Non-geographical phone numbers
Sunday, 10 April 2005, 18:50
A few weeks ago, there was a piece in one of the Islington rags about local GPs’s surgeries using 0870 telephone number to make a few pennies off their patients.
Since the beginning of this month, the Department of Health has banned local doctors from doing this. Unfortunatly, many will be replacing them with 0844 numbers that cost the same as BT’s standard rate, but are not covered by the inclusive minutes of some phone packages.
Pricy premium-rate and non-geographical numbers (those beginning with 0844, 0845, 0870 or 0871) are still used by lots of companies, including ones that people in Britain frequently have to call, such as public utilities.
But there’s one web site that is attempting to provide a solution. The site, saynoto0870.com, which is developing a database of the geographical equivalents of premium rate numbers.
One suggestion: GPs’ surgeries are covered by the Freedom of Information Act. Perhaps one way of extracting non-premium numbers of these or any other public bodies might just be to ask for them using the FOIA.

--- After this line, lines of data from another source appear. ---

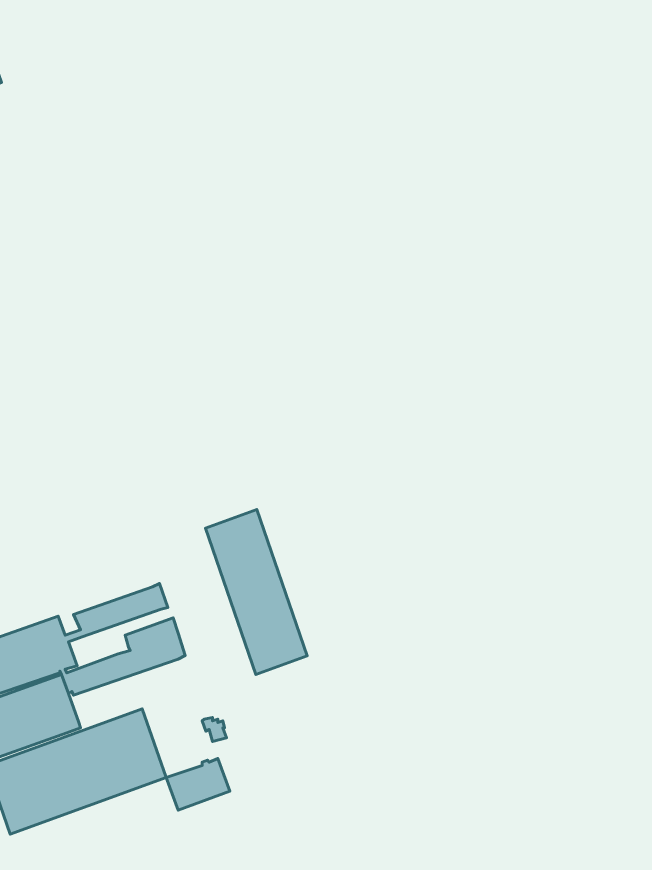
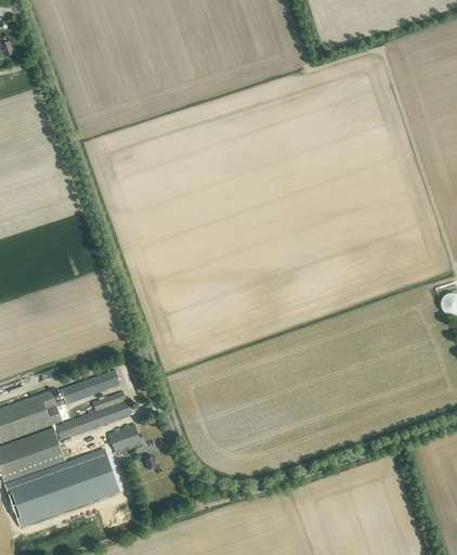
building: [205,510,307,674] -> none
building: [166,759,230,810] -> [102,423,142,455]

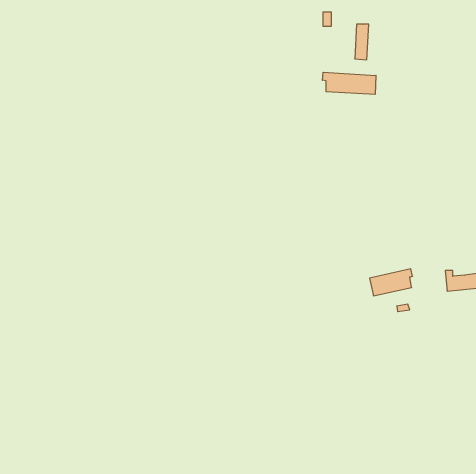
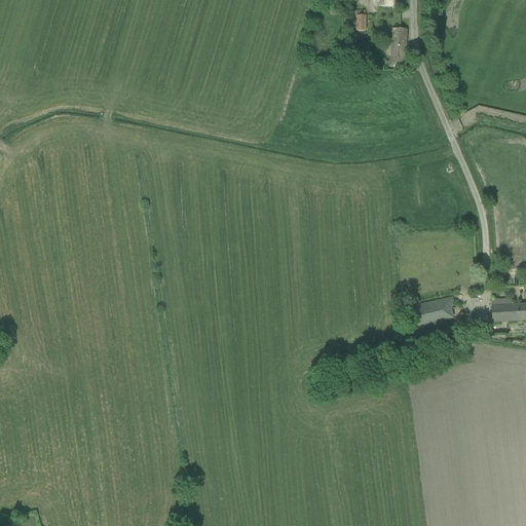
building: [322,72,376,94] -> none

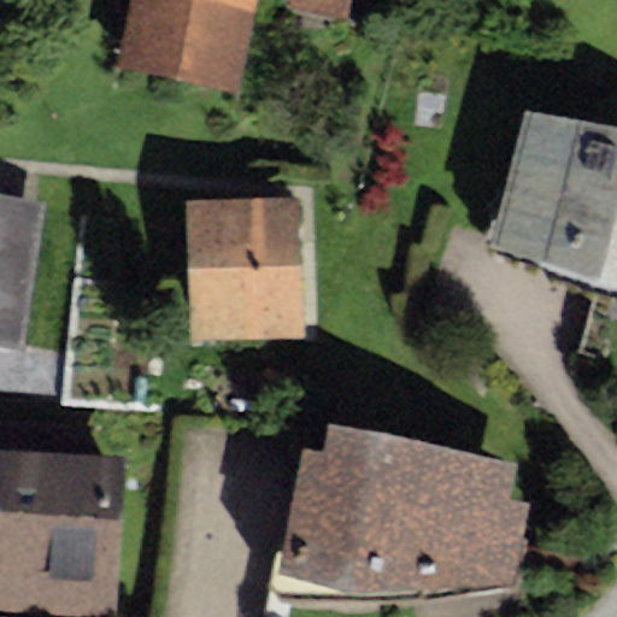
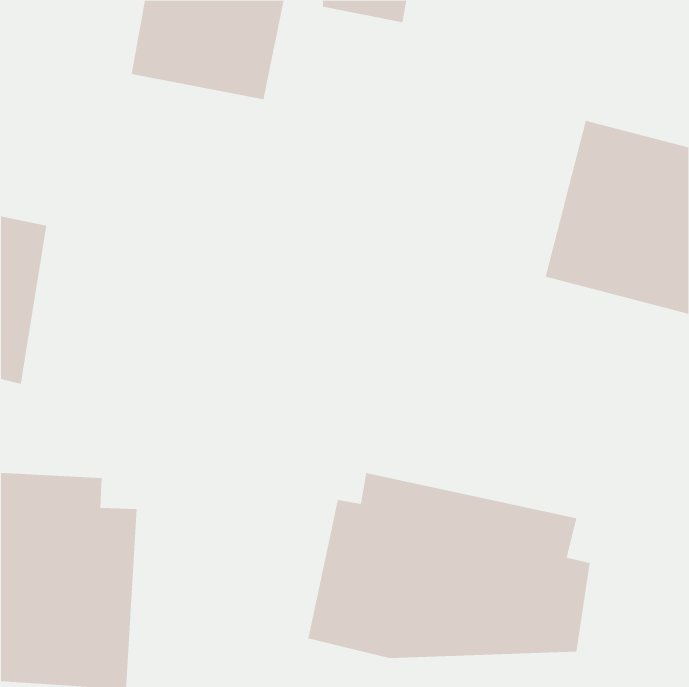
building: [184,199,301,342] -> none

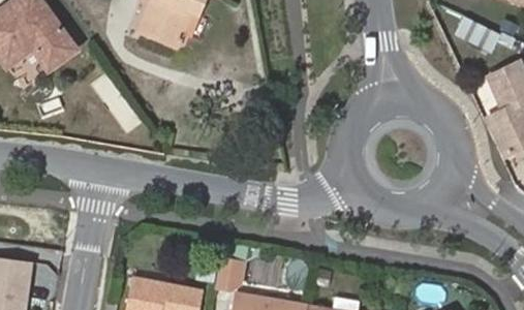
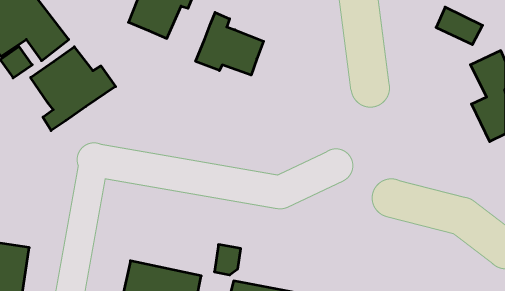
building: none -> [196,12,264,75]
building: none -> [31,47,116,131]

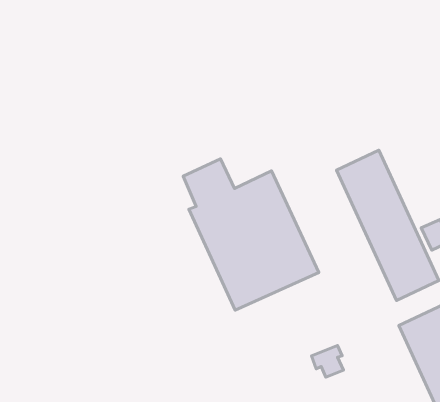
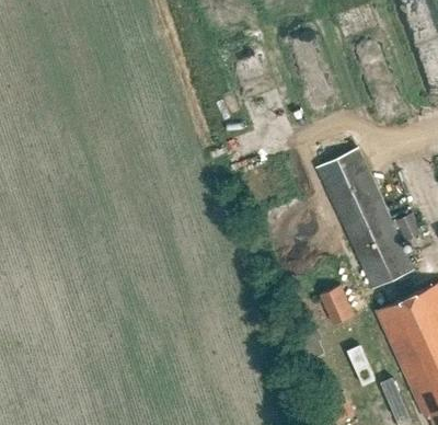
building: [183,159,319,310] -> none
building: none -> [311,286,356,325]

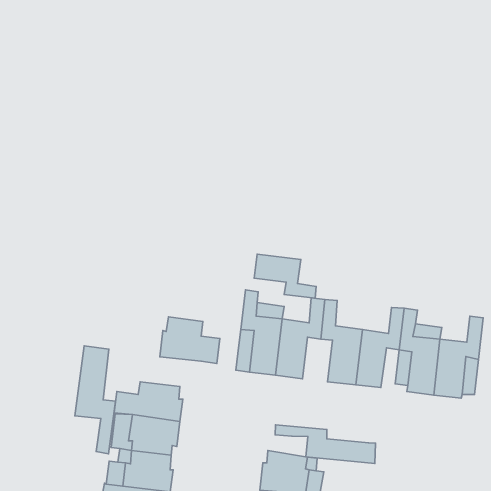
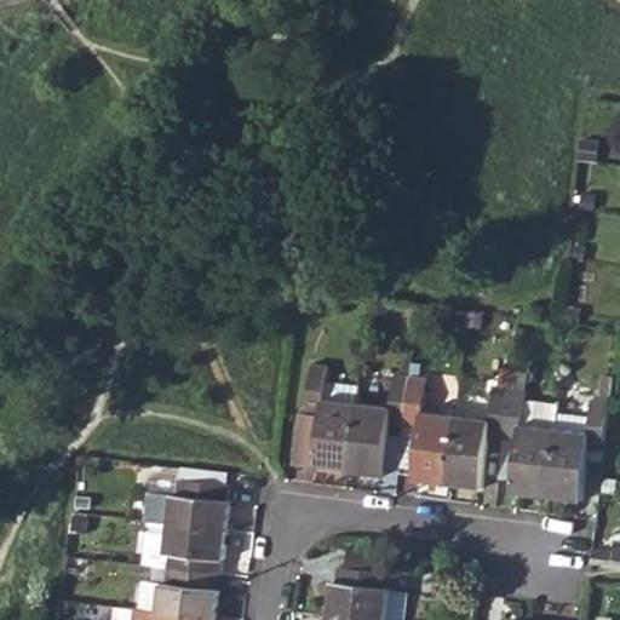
building: [254,254,316,298] -> none
building: [160,317,220,363] -> none
building: [75,346,116,454] -> none
building: [275,425,376,464] -> none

(Via PooterGeek Damien Counsell and Tim Worstall’s weekly Britblog roundup)
Entry Filed under: UK










1 Comment Add some more of your own
1. Monjo | 10 April 2005 at 2048
I work for BT and will say this. A lot of people make stupid phonecalls to their doctors and other companies. If you phone someone, the company has to pay out £5,10,20 an hour to employ them – yet many phonecalls are unproductive for UK industry.
Because companies make such losses on calls they ship out the work to India. Phone calls to the NHS and doctors waste taxpayers money.
If the company/NHS can recover some of these losses (a mere 3.5p/min on 0870, so about £2/h) then that is a good thing.. the higher cost to the phone call (7p/min vs say 2p/min for a normal local geographic number) may also persuade people not to make nuisance calls.
It is just a consideration before people outright attack the 0870.